== Data supplied

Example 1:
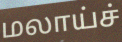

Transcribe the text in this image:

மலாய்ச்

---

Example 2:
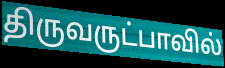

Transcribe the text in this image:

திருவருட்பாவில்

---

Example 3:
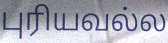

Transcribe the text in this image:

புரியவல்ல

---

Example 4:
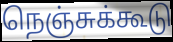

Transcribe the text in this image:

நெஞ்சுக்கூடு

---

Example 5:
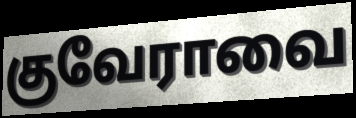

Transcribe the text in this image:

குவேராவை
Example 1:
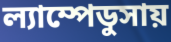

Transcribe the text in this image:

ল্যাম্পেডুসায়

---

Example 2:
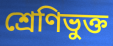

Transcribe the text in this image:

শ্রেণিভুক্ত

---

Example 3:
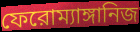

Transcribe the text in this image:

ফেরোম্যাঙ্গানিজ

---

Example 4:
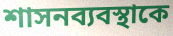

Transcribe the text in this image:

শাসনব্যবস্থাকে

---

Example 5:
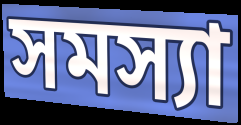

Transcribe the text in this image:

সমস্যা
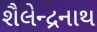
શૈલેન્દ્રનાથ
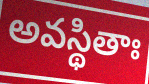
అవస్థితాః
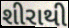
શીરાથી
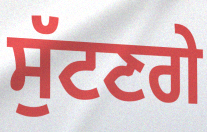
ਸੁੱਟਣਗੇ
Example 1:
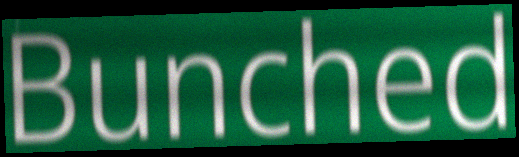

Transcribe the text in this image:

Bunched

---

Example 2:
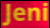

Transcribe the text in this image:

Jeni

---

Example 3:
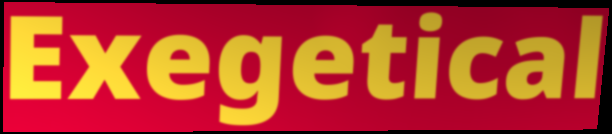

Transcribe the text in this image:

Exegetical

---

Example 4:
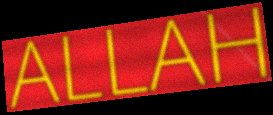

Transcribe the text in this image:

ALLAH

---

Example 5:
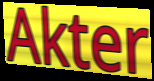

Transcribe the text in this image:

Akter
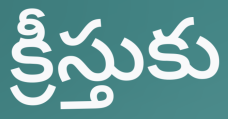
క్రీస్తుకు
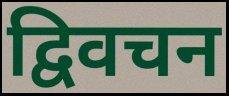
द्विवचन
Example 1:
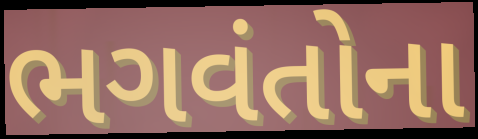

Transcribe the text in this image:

====

About this exercise: Repeat the data exactly, excluding the pictures.

Output of the task:
Example 1:

Transcribe the text in this image:

மலாய்ச்

---

Example 2:

Transcribe the text in this image:

திருவருட்பாவில்

---

Example 3:

Transcribe the text in this image:

புரியவல்ல

---

Example 4:

Transcribe the text in this image:

நெஞ்சுக்கூடு

---

Example 5:

Transcribe the text in this image:

குவேராவை
Example 1:

Transcribe the text in this image:

ল্যাম্পেডুসায়

---

Example 2:

Transcribe the text in this image:

শ্রেণিভুক্ত

---

Example 3:

Transcribe the text in this image:

ফেরোম্যাঙ্গানিজ

---

Example 4:

Transcribe the text in this image:

শাসনব্যবস্থাকে

---

Example 5:

Transcribe the text in this image:

সমস্যা
શૈલેન્દ્રનાથ
అవస్థితాః
શીરાથી
ਸੁੱਟਣਗੇ
Example 1:

Transcribe the text in this image:

Bunched

---

Example 2:

Transcribe the text in this image:

Jeni

---

Example 3:

Transcribe the text in this image:

Exegetical

---

Example 4:

Transcribe the text in this image:

ALLAH

---

Example 5:

Transcribe the text in this image:

Akter
క్రీస్తుకు
द्विवचन
Example 1:

Transcribe the text in this image:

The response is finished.